WARNING: humans are apes.

*** Rodents

** Sea-Mammals

NOTE: Sea-mammals breath air, not water

* Insects
gzagatti commented 3 years ago

I am wondering if there's been any updates on this front.

I find that allowing for indentation of complex list would be a game changer for Asciidoc. To begin with, nested list are often displayed indented in published material be it on the web or in print. This is an important typesetting device to improve reading flow because it visually establishes the hierarchy between list items which a text fully flushed left is not able to convey. It is for no other reason that even code that does not require indentation (such as the Ruby source code in this repo) is usually indented.

In thread #623, I have seen some comparison between lists and headings. However, I feel they serve completely different purposes. On the one hand, headings are usually short (no more than one line) and they serve to hierarchically divide a long text. Thus, we would not use chapters in a 1,000 word essay. Therefore, a reader is more easily able to locate herself in the text by anchoring herself to the headings which are short. On the other hand, lists are used to list or itemize related concepts/ideas, from simple shopping lists to complex animal taxonomies.

The popularity of Python is testament to the fact that indentation is very easy to implement in plain text even to the least experienced programmer. It would thus be great to see it incorporated in the Asciidoc spec as an alternative to the +. As many in this thread, I feel that the + tends to clutter the text especially when list items are already complex. Anchors like + are seldom used in published material. Also, by allowing indentation it would be easier for others to transition from Markdown.

I understand that one of the most significant rules in Asciidoc is that

AsciiDoc block content is flat, meaning it's aligned to the left of the page so as to make the content as portable and "stateless" as possible.

However, the + ligature is not stateless as it needs to check the previous line to determine whether the following paragraph is part of a list block. This will then determine if the next paragraph will continue the list.

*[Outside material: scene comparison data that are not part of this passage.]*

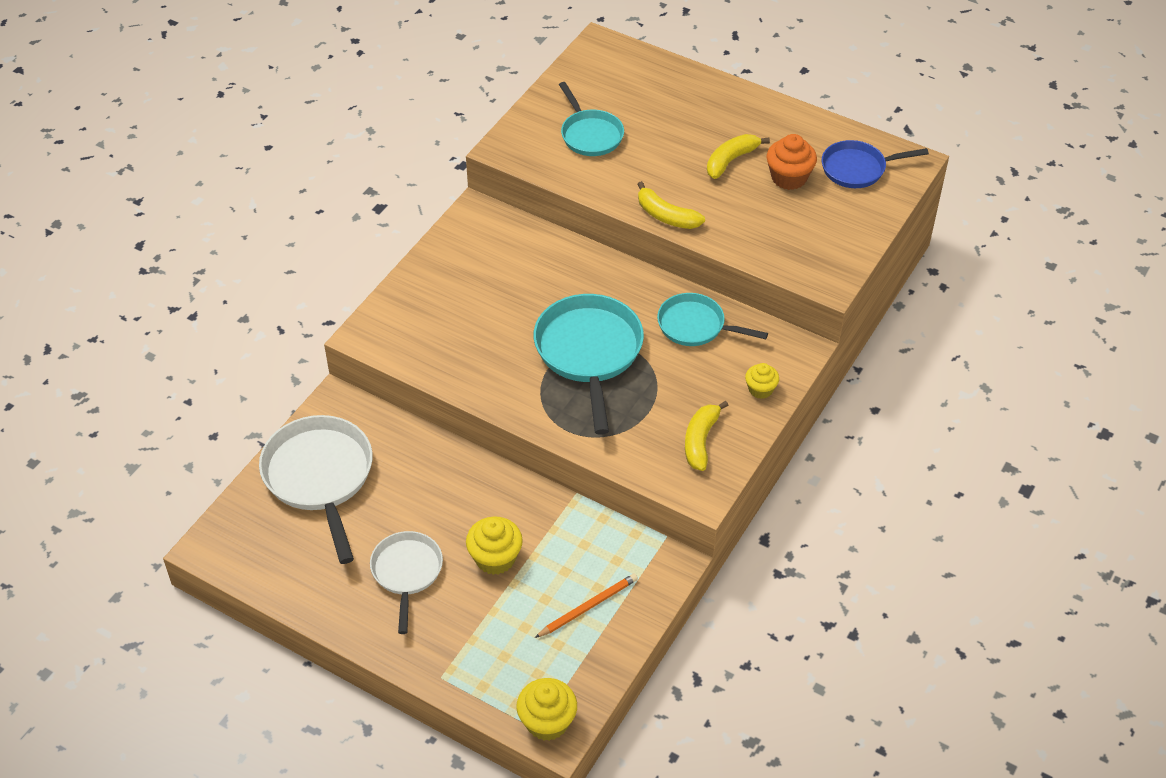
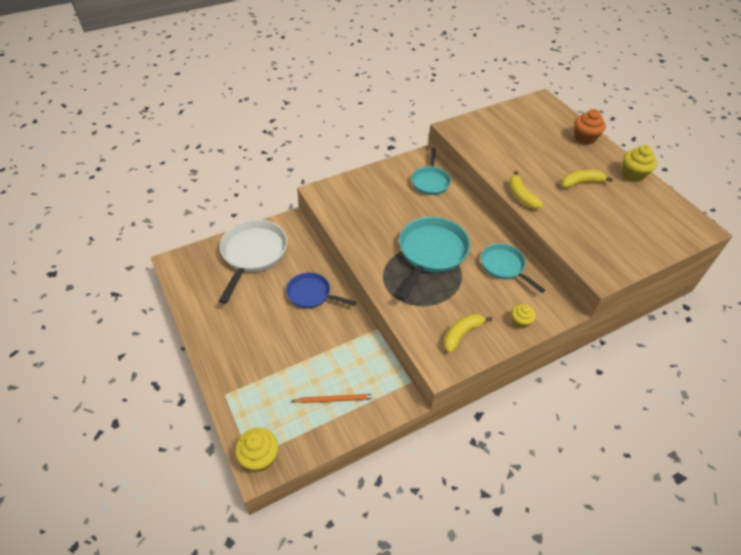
camera: 30 degrees right, 0 degrees up
white pan [370,531,443,634] -> none
yellow cupcake [466,517,523,575] -> yellow cupcake moved to [622,145,657,182]
turquoise pan [559,82,624,156] -> turquoise pan moved to [411,148,451,195]
orange cupcake [766,134,817,190] -> orange cupcake moved to [574,109,606,145]
blue pan [822,140,929,188] -> blue pan moved to [286,272,356,309]

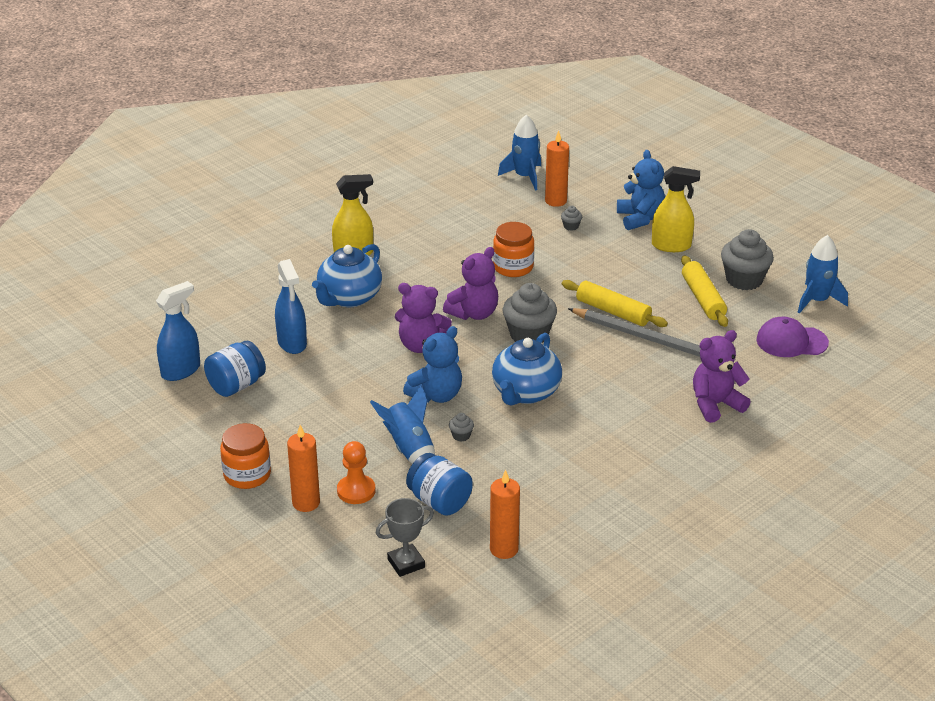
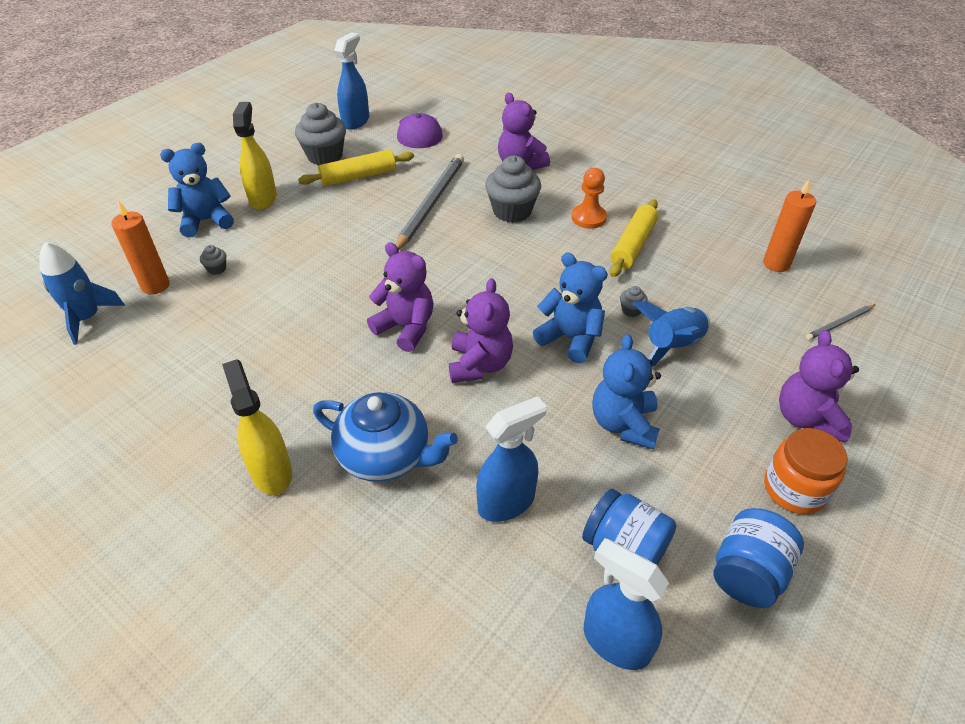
camera: 100 degrees left, 10 degrees up
orange candle [287,425,320,512] -> purple teddy bear [779,330,859,442]
orange pawn [337,441,375,504] -> orange pawn moved to [572,168,607,229]
grey trophy [376,498,434,577] -> grey pencil [806,305,875,340]
blue jar [406,453,473,516] -> blue jar moved to [714,508,804,608]
blue teapot [492,333,562,405] -> none
orange jar [493,222,534,277] -> none
grey cupcake [503,283,557,343] -> grey cupcake moved to [485,156,541,223]
yellow rolling pin [562,280,668,327] -> yellow rolling pin moved to [610,200,658,277]
blue rocket [797,235,848,314] -> blue spray bottle [334,32,369,130]
none -> blue teddy bear [592,334,661,450]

Indentation plus alignment could serve a similar purpose to the +. If a paragraph is indented, then it should look at the previous paragraph to check if it is aligned with it. If that is the case, then it should determine whether the paragraph is part of a list block. My understanding is that only literal blocks use indentation. Unless there is another case, my proposal would be to either break the use of indentation for literal blocks in lists (since there are at least two additional methods for adding them to the text). Alternatively, it would be the case of aligning them (and in fact everything else) with respect to the list block and considering this case when parsing the text.

Asciidoctor's speed is undoubtedly one of its selling point. However, I feel it is hard to justify the lack of indentation of nested list simply due to development constraints. If that was the case, we would perhaps all be writing HTML or LATEX both of which are unambiguous with respect to list hierarchy and are also a markup language. Is it a question of updating the spec or the problem is really technical?

I have been maintaining my blog with Asciidoctor and even developed a plugin of my own. So a big thanks to the developers. However, this remains one of the biggest pain points in using the language.

mojavelinux commented 2 years ago

Is it a question of updating the spec or the problem is really technical?

First and foremost its a concern for the spec. We can't be making fundamental changes to the AsciiDoc language from Asciidoctor anymore. It has to go through the spec process (even if it's just a recommendation).

When it comes up there, what I can tell you is that indentation can be very ambiguous. It always seems easy to make a language change when you are thinking about the case you want. But once you think about cases it shouldn't match but do, it gets much, much more complicated. Having worked on Asciidoctor for over a decade, I can tell you that changes like this bite you more times than not.